Task item. According to the passage on the Pendleton Act below, what share of the federal bureaucracy fell under the Civil Service Commission roughly a century after the act took effect?

Extracted text.
*** Begin section ***
Perhaps most importantly, this new opportunity for open, merit-based civil-service selection was limited to roughly 10 percent of the federal bureaucracy at the time, essentially customs officials (“clerks and persons employed by the collector, naval officer, surveyor, and appraisers”) and some postal employees. Both categories encompassed positions of trust where political accountability was of little importance. It was important that the individuals inspecting citizens’ goods, assessing customs dues, and handling official mail be competitively selected in open, merit-based hiring, not based on political connections. 

Over time, the Pendleton Act’s modest reforms have metastasized across the federal government, transforming it beyond what even its proponents would recognize.

First, the act’s coverage expanded until, roughly a century after the Pendleton Act took effect, 90 percent of the federal bureaucracy fell under the purview of the Civil Service Commission. This meant that civil service reforms that were once limited to select trust positions far removed from policymaking are today so expansive that they encompass legions of supposedly non-political civil service employees who actually perform policymaking and policy-advocating work.

The greater reach of these reforms is compounded by the enormously expanded reach of the federal government over the same period of time, a longstanding trend but one that grew exponentially out of the New Deal. Because of the ever-expanding federal government, more civil servants doing policy-related work are protected by civil service rules and the policy work they do reaches further into citizens’ lives than ever before. Protected bureaucrats can designate a neighborhood parcel as a protected wetland, eliminate incandescent lightbulbs in homes, and demand that half of cars sold be electric vehicles, infrastructure inadequacies be damned.
*** End section ***
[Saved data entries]
*** Begin section ***
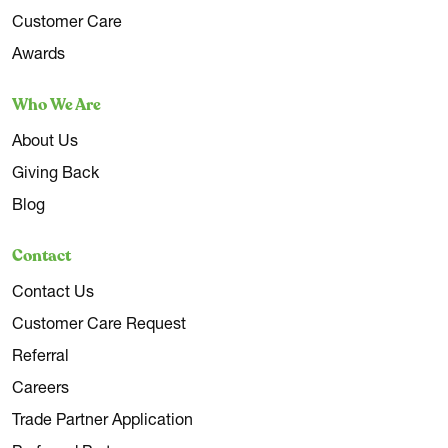
Customer Care
Awards
Who We Are
About Us
Giving Back
Blog
Contact
Contact Us
Customer Care Request
Referral
Careers
Trade Partner Application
*** End section ***
Response to this exercise. 90 percent